Dem Kurden-Politiker wird in der Türkei Terror-Propaganda zur Last gelegt. Das EGMR in Straßburg ordnet nun seine Freilassung an. Der türkische Präsident Erdogan sagte, das Urteil sei "nicht bindend".
Das Europäische Gericht für Menschenrechte hat der Beschwerde des inhaftierten türkischen Oppositionspolitikers Selahattin Demirtaş gegen seine Haft stattgegeben. Die Untersuchungshaft des früheren Vorsitzenden der prokurdischen Demokratische Partei der Völker (HDP) sei ein "unrechtmäßiger Eingriff in die freie Meinungsäußerung des Volkes", urteilte das Gericht am Dienstag in Straßburg und forderte die türkischen Behörden auf, die Untersuchungshaft umgehend zu beenden.
Der türkische Staatspräsident Recep Tayyip Erdogan ließ in einer ersten Reaktion wissen, er fühle sich nicht an die Entscheidung der Richter gebunden. "Die Urteile des EGMR sind nicht bindend für uns", erklärte Erdogan. Die staatliche Nachrichtenagentur Anadolu zitierte ihn weiter mit den Worten: "Wir machen einen Gegenzug und beenden die Sache." Allerdings war unklar, was Erdogan damit meinte. Die französische Nachrichtenagentur AFP übersetzte seine Äußerung mit: "Wir werden zurückschlagen und einen Schlusspunkt hinter diese Angelegenheit setzen".
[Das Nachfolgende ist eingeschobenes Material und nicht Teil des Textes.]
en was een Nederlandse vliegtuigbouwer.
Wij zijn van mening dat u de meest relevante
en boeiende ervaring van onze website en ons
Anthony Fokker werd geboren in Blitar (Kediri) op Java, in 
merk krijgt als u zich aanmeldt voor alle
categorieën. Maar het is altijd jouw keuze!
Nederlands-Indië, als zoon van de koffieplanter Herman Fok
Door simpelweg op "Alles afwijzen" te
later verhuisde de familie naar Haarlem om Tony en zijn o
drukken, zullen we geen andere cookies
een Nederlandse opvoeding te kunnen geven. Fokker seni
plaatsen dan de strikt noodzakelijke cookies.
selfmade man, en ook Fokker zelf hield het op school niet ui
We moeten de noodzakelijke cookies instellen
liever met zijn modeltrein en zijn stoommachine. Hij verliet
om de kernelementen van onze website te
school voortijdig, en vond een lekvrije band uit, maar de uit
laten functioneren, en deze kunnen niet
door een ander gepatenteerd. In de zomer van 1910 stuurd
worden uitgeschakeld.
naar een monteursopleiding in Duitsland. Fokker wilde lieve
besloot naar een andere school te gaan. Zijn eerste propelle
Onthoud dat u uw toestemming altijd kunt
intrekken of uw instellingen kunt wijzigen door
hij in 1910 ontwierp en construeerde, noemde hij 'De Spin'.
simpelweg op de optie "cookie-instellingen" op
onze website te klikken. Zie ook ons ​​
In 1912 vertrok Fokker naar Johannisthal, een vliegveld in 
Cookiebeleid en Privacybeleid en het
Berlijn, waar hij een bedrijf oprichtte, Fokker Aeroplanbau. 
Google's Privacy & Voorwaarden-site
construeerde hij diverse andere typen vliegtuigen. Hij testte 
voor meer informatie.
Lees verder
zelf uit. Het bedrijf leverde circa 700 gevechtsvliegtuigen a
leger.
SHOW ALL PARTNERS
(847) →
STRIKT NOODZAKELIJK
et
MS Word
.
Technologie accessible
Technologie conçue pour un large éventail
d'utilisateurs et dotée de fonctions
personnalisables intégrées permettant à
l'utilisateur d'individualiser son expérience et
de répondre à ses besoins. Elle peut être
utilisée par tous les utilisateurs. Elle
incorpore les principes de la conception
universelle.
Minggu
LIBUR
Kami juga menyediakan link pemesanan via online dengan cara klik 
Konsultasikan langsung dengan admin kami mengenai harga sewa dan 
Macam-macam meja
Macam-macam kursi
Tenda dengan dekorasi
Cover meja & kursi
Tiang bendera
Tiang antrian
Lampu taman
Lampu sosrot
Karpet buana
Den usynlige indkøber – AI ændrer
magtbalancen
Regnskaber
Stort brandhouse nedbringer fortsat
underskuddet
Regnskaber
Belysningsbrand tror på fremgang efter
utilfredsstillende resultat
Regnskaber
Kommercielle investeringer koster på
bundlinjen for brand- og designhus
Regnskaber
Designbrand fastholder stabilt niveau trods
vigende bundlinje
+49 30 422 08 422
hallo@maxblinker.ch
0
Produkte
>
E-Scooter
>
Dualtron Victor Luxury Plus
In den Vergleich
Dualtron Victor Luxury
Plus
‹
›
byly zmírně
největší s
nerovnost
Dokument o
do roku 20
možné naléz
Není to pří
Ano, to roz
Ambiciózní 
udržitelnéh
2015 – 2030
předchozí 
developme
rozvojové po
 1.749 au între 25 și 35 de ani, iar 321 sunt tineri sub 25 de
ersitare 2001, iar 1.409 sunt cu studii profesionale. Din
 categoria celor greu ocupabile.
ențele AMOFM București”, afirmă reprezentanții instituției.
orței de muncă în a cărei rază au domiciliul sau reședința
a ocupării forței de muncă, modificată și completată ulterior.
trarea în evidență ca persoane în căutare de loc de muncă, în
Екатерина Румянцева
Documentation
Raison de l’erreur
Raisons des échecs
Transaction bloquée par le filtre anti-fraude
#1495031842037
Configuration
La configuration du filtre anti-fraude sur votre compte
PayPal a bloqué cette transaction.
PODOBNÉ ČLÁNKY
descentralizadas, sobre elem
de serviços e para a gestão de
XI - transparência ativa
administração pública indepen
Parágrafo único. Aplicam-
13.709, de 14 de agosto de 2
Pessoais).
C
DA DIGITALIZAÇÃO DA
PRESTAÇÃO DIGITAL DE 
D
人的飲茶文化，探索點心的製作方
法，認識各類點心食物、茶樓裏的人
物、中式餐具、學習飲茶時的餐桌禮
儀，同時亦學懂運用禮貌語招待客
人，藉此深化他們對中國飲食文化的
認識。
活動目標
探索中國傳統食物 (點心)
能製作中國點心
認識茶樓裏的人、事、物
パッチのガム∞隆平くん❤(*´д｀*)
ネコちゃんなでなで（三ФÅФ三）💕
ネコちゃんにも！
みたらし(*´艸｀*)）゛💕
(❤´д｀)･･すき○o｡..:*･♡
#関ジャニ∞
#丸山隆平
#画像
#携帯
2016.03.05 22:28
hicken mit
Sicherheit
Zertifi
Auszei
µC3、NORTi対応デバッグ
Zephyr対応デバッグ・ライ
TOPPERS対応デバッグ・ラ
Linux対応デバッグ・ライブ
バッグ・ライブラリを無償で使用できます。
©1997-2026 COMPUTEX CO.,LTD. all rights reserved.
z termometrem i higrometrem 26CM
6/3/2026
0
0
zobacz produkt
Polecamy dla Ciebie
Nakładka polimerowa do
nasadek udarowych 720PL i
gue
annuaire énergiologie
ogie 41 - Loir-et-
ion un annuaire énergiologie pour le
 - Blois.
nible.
Seit 2016 in Untersuchungshaft
Ein Gericht in der Türkei hatte den Politiker für schuldig befunden, Terrorpropaganda betrieben zu haben. Demirtaş sitzt seit November 2016 in Untersuchungshaft. Dabei geht es offiziell um eine Rede, die er 2013 gehalten hatte, als die Regierung in Ankara Friedensverhandlungen geführt hatte.
Der charismatische Kurdenpolitiker trat für die HDP bei der Präsidentschaftswahl im vergangenen Juni an, obwohl er im Gefängnis war. Bei der Präsidentenwahl im August 2014 war ihm ein Achtungserfolg gegen Präsident Recep Tayyip Erdogan gelungen, und im Juni 2015 hatte der 45-Jährige seine HDP erstmals ins Parlament geführt. Dies kostete die AKP die Mehrheit und brachte Demirtaş die bleibende Feindschaft Erdogans ein.
Im November 2016 wurden Demirtaş und andere Abgeordnete unter dem Vorwurf festgenommen, der verbotenen PKK-Guerilla nahezustehen. Heute ist die HDP durch die Inhaftierung tausender Funktionäre und Mitglieder geschwächt und politisch marginalisiert. Die AKP diffamiert die prokurdische Partei regelmäßig als Terrorunterstützer, während andere Oppositionsparteien die Kooperation scheuen.